Ma la verità è che la nostra idea di Metaverso si è formata attraverso libri, film, serie tv e videogiochi: quel che ci aspettiamo è un insieme di mondi virtuali in 3D immersivi, interconnessi, persistenti, in cui tramite i nostri avatar ci immergiamo per divertirci, lavorare, socializzare, imparare, assistere a eventi, fare acquisti e sesso in tempo reale. E questa, più o meno, può essere la sintesi della definizione di Ball di Metaverso. E per chi lo ha frequentato, sì, assomiglia a un Second Life elevato a un esponente superiore a due. A tre. A quattro.
Ball lo dice chiaramente: occorre un salto quantico nell’hardware, nel software, nelle velocità di connessione, nella ridefinizione di standard e protocolli per avere esperienze “fluide” e meta-reali in mondi digitali popolati contemporaneamente da decine o centinaia di milioni di utenti.
Non si tratta solo di realizzare occhiali AR, visori VR, tute aptiche comode e performanti.
Ancora, renderizzare, cioè riprodurre digitalmente un mondo con elevatissima definizione, richiede un’incredibile quantità di dati da processare velocemente con sterminate batterie di schede grafiche molto più performanti di quelle attuali.
Chi sta già lavorando per risolvere questo tipo di problemi? Soprattutto i creatori di videogiochi online che si svolgono all’interno di universi virtuali popolati da migliaia di giocatori, come Roblox, Fortnite, Minecraft. Ma ancor più importanti sono le aziende che sviluppano i “game engines”, i motori software che permettono a questi universi di esistere, o quelle che producono i chip grafici come Nvidia: realtà come Unity o Unreal sono tra i candidati al momento più credibili nel diventare i Google, Microsoft, Apple, Facebook del Metaverso.
Ball evidenzia — con molti dati ed esempi storici — come i cambi di paradigma tecnologici vedono entrare in scena nuovi protagonisti che prendono il posto dei vecchi unicorni impantanati nel proprio successo (e che comunque provano a evitare l’estinzione con investimenti miliardari).

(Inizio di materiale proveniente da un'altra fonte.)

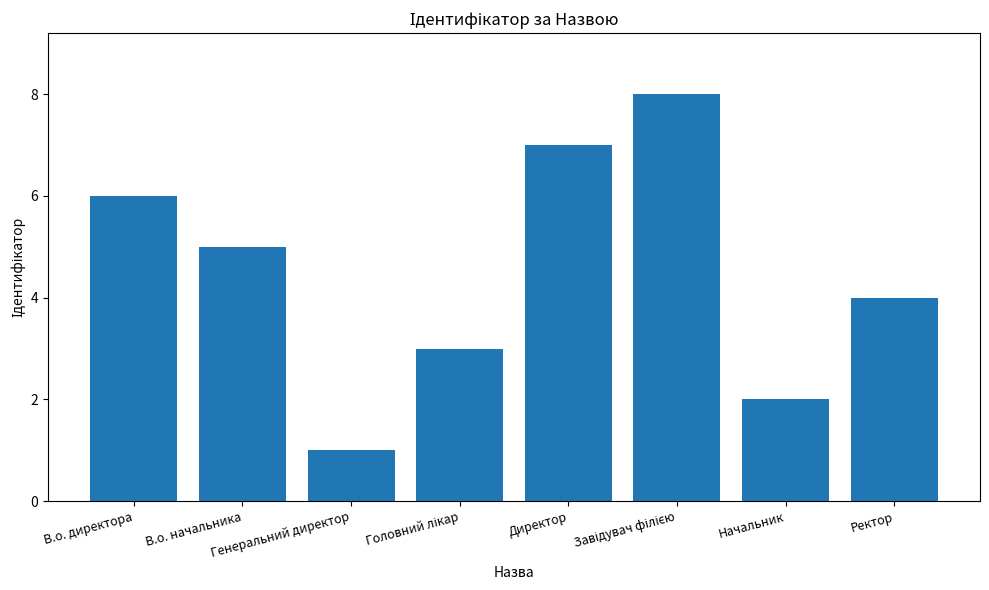

What is the difference between the maximum and second lowest values?

6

In ballo c’è un mercato da trilioni di dollari, con un’economia che probabilmente supererà, in valore, quella tradizionale.
Dato per scontato che il Metaverso sarà un ensemble di mondi virtuali interconnessi, viene da chiedersi se l’architettura dominante sarà centralizzata o decentralizzata. La questione fondamentale è se i dati degli utenti e i loro beni digitali (terreni, avatar, abiti, opere d’arte e un’infinità di altri) saranno realmente di loro proprietà o, come oggi, principalmente nelle mani delle grandi aziende meta-tecnologiche.
Blockchain, NFT, web3, sono tecnologie e architetture volte a rendere i modelli di business più aperti e più favorevoli a utenti, sviluppatori, creativi. Ball ritiene possibile che l’utilizzo delle blockchain possa diventare, se non dominante, estremamente utile nel metaverso, facendo da “cassaforte” per i dati personali e da autostrada per le transazioni tra mondi interoperabili.
Inoltre le blockchain
“forniscono un meccanismo attraverso il quale risorse significative e diversificate, dalla ricchezza alle infrastrutture e al tempo, possono essere facilmente aggregate e su una scala che compete con le più potenti aziende private […] l’unico modo per combattere i giganti aziendali da trilioni di dollari che perseguono opportunità da trilioni di dollari è che miliardi di persone contribuiscano con migliaia di miliardi di dollari in più.”
Il libro di Ball, così “denso”, così prodigo di argomenti da approfondire, a volte ostico ma in grado di diradare almeno un po’ la nebbia del prossimo futuro tecno-sociale ricorda un po’ “Essere digitali”, il bestseller di Nicholas Negroponte che a metà degli anni ’90 ci disvelò quello che ora è già il nostro passato digitale. Nel risvolto di copertina di quel libro leggiamo: “Fra vent’anni, guardando fuori dalla finestra, potrete vedere qualcosa distante da voi 10.000 km e sei fusi orari. […]. Socializzeremo infatti in un vicinato digitale, dove lo spazio fisico sarà irrilevante e il tempo avrà un ruolo differente.” Tra vent’anni, nel Metaverso.